With final blade in place, Vineyard Wind says first turbine is complete
The first turbine for Vineyard Wind is officially complete.
The offshore wind project’s two parent companies confirmed the news today, nearly a week after the Nantucket Current published photos taken from Madaket Beach.
The turbine stands almost three times as tall as the Statue of Liberty.
Ken Kimmell, chief development officer for Avangrid’s offshore wind work, said he’s elated about the milestone.
“People in Massachusetts and other states started thinking about this future 15 or 20 years ago, with laws, and policies, and economic incentives,” he said. “And we had a first opportunity, the Cape Wind project, that didn't quite get over the finish line. And so it's very sweet to get a project at this point over the finish line, and it shows that this dream is real.”

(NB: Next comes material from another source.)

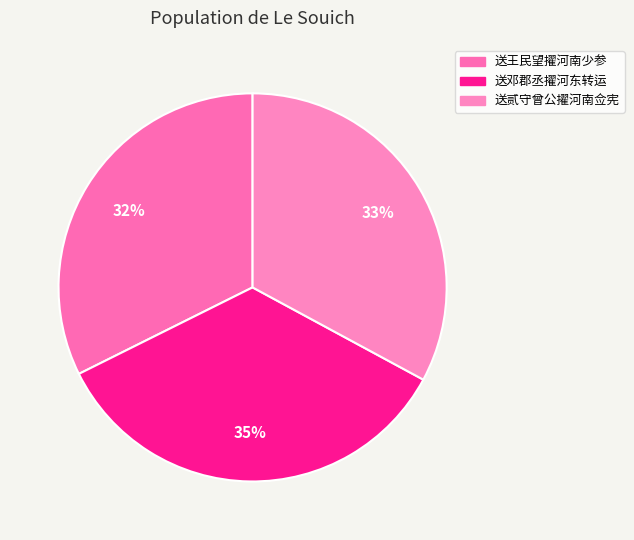

How many slices are in this pie chart?

3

Vineyard Wind is a joint venture of Avangrid and a Danish investment firm, Copenhagen Infrastructure Partners.
Vineyard Wind CEO Klaus Moeller said some final work needs to be done before the turbine can be turned on. The electrical cables on the seabed need to be connected inside the turbine. And the “big switch” on the offshore substation needs some work, too.
But he said he’s glad to see this day.
“I'm so proud about the team that has made this possible,” he said. “It's the final part of our construction. So it now shows that the whole system works.”
Kimmell said Vineyard Wind will start producing electricity by the end of December, with whatever number of turbines are ready.
Eventually the project will have 62 turbines and produce enough electricity for more than 400,000 homes.
Another wind farm, the 12-turbine South Fork Wind off Rhode Island, also plans to begin operating in the coming months.
To date, the country’s largest offshore wind development is the Block Island Wind Farm, which has five lower-capacity turbines.